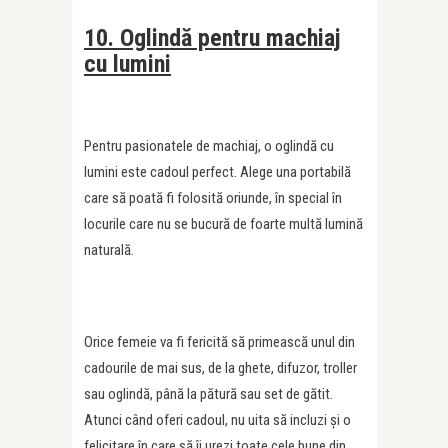
10. Oglindă pentru machiaj
cu lumini
Pentru pasionatele de machiaj, o oglindă cu
lumini este cadoul perfect. Alege una portabilă
care să poată fi folosită oriunde, în special în
locurile care nu se bucură de foarte multă lumină
naturală.
Orice femeie va fi fericită să primească unul din
cadourile de mai sus, de la ghete, difuzor, troller
sau oglindă, până la pătură sau set de gătit.
Atunci când oferi cadoul, nu uita să incluzi și o
felicitare în care să îi urezi toate cele bune din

◆ Work instruction: Each line from the one containing "Atunci când oferi" to the final line above should be written out exactly; please omit the others.

◆ Response to the exercise:
Atunci când oferi cadoul, nu uita să incluzi și o
felicitare în care să îi urezi toate cele bune din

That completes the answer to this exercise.